Exercise requirements
**A)** Reproduce the woodworking thread on flatness from "I don't get" up to and including "straight and flat.", replacing "boards" with "planks".
**B)** Continue the woodworking thread on flatness from the point where it stops.

Passage
I don't get too worked up about table flatness, the precision of my straight edges/squares, planer uniformity, etc…..if I can't tell a problem by using it, it's not a problem. It drives me nuts to read about folks wanting to return a perfectly good TS because the table flatness isn't within 0.02" across it's entire 40" span ….it could so easily be their measuring technique, or their straight edge….if it cuts well, it's good.


----------



## Smile_n_Nod (Jan 20, 2011)

Bert, I was trying to describe a technique I read about for validating the flatness of a jointer. If you have three boards with edges that match each other perfectly, all of the edges must be straight. If you have to boards with matching edges, it's possible that both edges are curved and fit each other, but if you have three boards that match each other, the only way this is possible is if they are all straight and flat.

You could hand-plane three long boards flat and straight and verify that they are straight, but using three (or more screws) equally spaced along the edge of all of the boards is a little easier because you only have to adjust the depth of the screws. True, you won't have a straight edge, but you'll have three screws (on each board) that are perfectly in line with each other. You could use this to verify that a jointer bed is level and straight.

Stored data
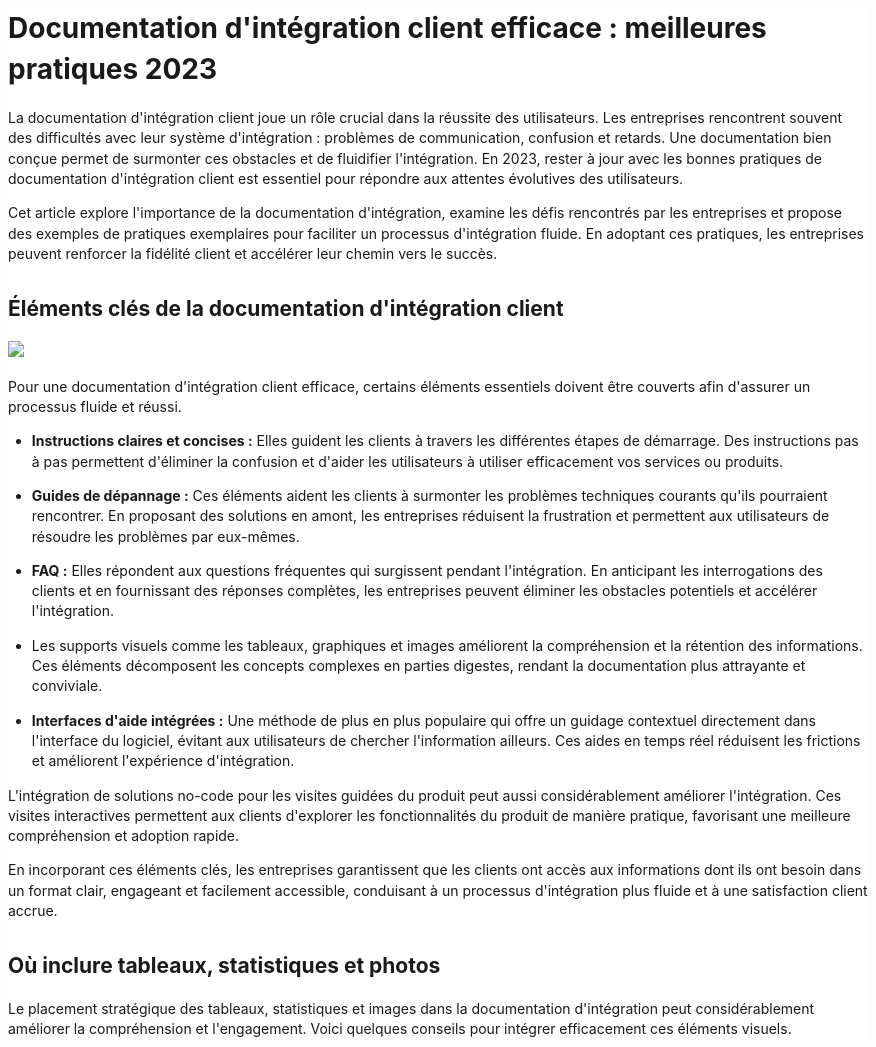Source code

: # Documentation d'intégration client efficace : meilleures pratiques 2023

La documentation d'intégration client joue un rôle crucial dans la réussite des utilisateurs. Les entreprises rencontrent souvent des difficultés avec leur système d'intégration : problèmes de communication, confusion et retards. Une documentation bien conçue permet de surmonter ces obstacles et de fluidifier l'intégration. En 2023, rester à jour avec les bonnes pratiques de documentation d'intégration client est essentiel pour répondre aux attentes évolutives des utilisateurs.

Cet article explore l'importance de la documentation d'intégration, examine les défis rencontrés par les entreprises et propose des exemples de pratiques exemplaires pour faciliter un processus d'intégration fluide. En adoptant ces pratiques, les entreprises peuvent renforcer la fidélité client et accélérer leur chemin vers le succès.

## Éléments clés de la documentation d'intégration client

![](https://cdn.docsie.io/workspace_PfNzfGj3YfKKtTO4T/doc_QiqgSuNoJpspcExF3/file_BPCTXoJlA4mrOSZoJ/image3.jpg)

Pour une documentation d'intégration client efficace, certains éléments essentiels doivent être couverts afin d'assurer un processus fluide et réussi.

* **Instructions claires et concises :** Elles guident les clients à travers les différentes étapes de démarrage. Des instructions pas à pas permettent d'éliminer la confusion et d'aider les utilisateurs à utiliser efficacement vos services ou produits.

* **Guides de dépannage :** Ces éléments aident les clients à surmonter les problèmes techniques courants qu'ils pourraient rencontrer. En proposant des solutions en amont, les entreprises réduisent la frustration et permettent aux utilisateurs de résoudre les problèmes par eux-mêmes.

* **FAQ :** Elles répondent aux questions fréquentes qui surgissent pendant l'intégration. En anticipant les interrogations des clients et en fournissant des réponses complètes, les entreprises peuvent éliminer les obstacles potentiels et accélérer l'intégration.

* Les supports visuels comme les tableaux, graphiques et images améliorent la compréhension et la rétention des informations. Ces éléments décomposent les concepts complexes en parties digestes, rendant la documentation plus attrayante et conviviale.

* **Interfaces d'aide intégrées :** Une méthode de plus en plus populaire qui offre un guidage contextuel directement dans l'interface du logiciel, évitant aux utilisateurs de chercher l'information ailleurs. Ces aides en temps réel réduisent les frictions et améliorent l'expérience d'intégration.

L'intégration de solutions no-code pour les visites guidées du produit peut aussi considérablement améliorer l'intégration. Ces visites interactives permettent aux clients d'explorer les fonctionnalités du produit de manière pratique, favorisant une meilleure compréhension et adoption rapide.

En incorporant ces éléments clés, les entreprises garantissent que les clients ont accès aux informations dont ils ont besoin dans un format clair, engageant et facilement accessible, conduisant à un processus d'intégration plus fluide et à une satisfaction client accrue.

## Où inclure tableaux, statistiques et photos

Le placement stratégique des tableaux, statistiques et images dans la documentation d'intégration peut considérablement améliorer la compréhension et l'engagement. Voici quelques conseils pour intégrer efficacement ces éléments visuels.
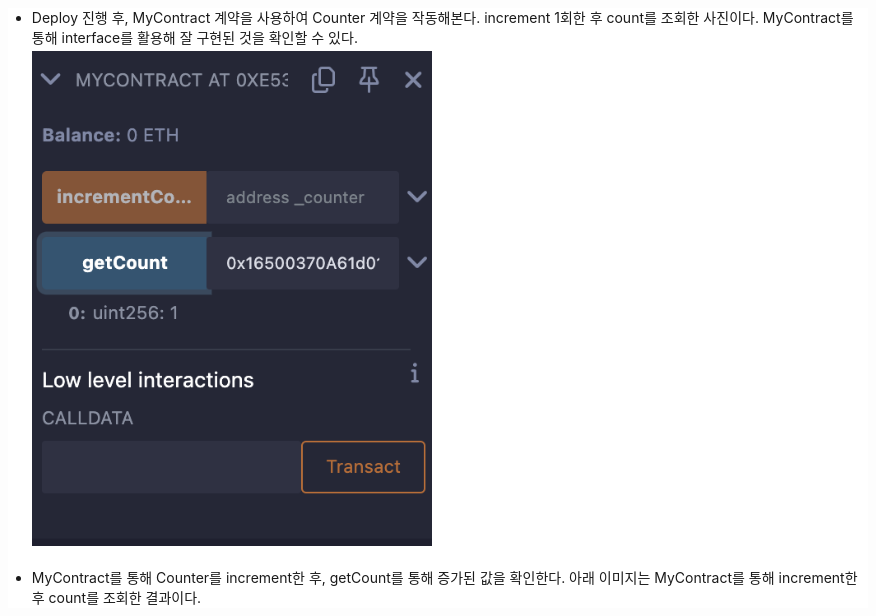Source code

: - Deploy 진행 후, MyContract 계약을 사용하여 Counter 계약을 작동해본다. increment 1회한 후 count를 조회한 사진이다. MyContract를 통해 interface를 활용해 잘 구현된 것을 확인할 수 있다.  <br>
   <img src="https://github.com/Joon2000/Solidity-modules/blob/4f1081707e212cb84ee22643b2b51429108e319f/images/Interface/mycontract_count.png" width="400px" height="500px" title="count" alt="interface">

- MyContract를 통해 Counter를 increment한 후, getCount를 통해 증가된 값을 확인한다. 아래 이미지는 MyContract를 통해 increment한 후 count를 조회한 결과이다. <br>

Results for the exercise
**A)**
I don't get too worked up about table flatness, the precision of my straight edges/squares, planer uniformity, etc…..if I can't tell a problem by using it, it's not a problem. It drives me nuts to read about folks wanting to return a perfectly good TS because the table flatness isn't within 0.02" across it's entire 40" span ….it could so easily be their measuring technique, or their straight edge….if it cuts well, it's good.


----------



## Smile_n_Nod (Jan 20, 2011)

Bert, I was trying to describe a technique I read about for validating the flatness of a jointer. If you have three planks with edges that match each other perfectly, all of the edges must be straight. If you have to planks with matching edges, it's possible that both edges are curved and fit each other, but if you have three planks that match each other, the only way this is possible is if they are all straight and flat.

**B)**
----------



## b2rtch (Jan 20, 2010)

Brett, 
Thank you for your detailed explanation and for your time but what i need is straigth edge, I am on the verge of buying one.


----------



## AKSteve (Feb 4, 2012)

as for tools I like them to be precise but I don't care about the nth degree. the only real thing I care about in my projects is being square and level anything past that is adjustable. It's like when I made my bench, not all four legs were equal in height because of the mortise was not exact, but the bench is level, I level it by making the legs size up for the leveler. it is completely unnoticeable, even when I point it out to people. Plus dimensions on a project are only suggestions, I probably will never be able to come in exactly on my work. I do get close most of the time. I think my Deal is that I would rather use hand tools to build than power tools. Power Tools will get you closer to a stated dimension, but hand tools get you closer to a stated emotion. and in my opinion that is a far superior piece of work.


----------



## rance (Sep 30, 2009)

You gotta know when it is needed, and when it can be laxed. FWIW, you'd be surprised how useful(and straight) the factory edge on a nice piece of plywood can be. Even for what you are wanting.


----------



## ssnvet (Jan 10, 2012)

Can't go wrong with these straight edges from Lee Valley...

imo… AL is better than steel for jointer alignment, as you will holding the straight edge with one hand much of the time….

I got us the 38" one to use at work and it's a very handy and nice tool….

I have an 18" steel one by SPI that I got through ENCO as well… and I much prefer the Aluminum one from LV.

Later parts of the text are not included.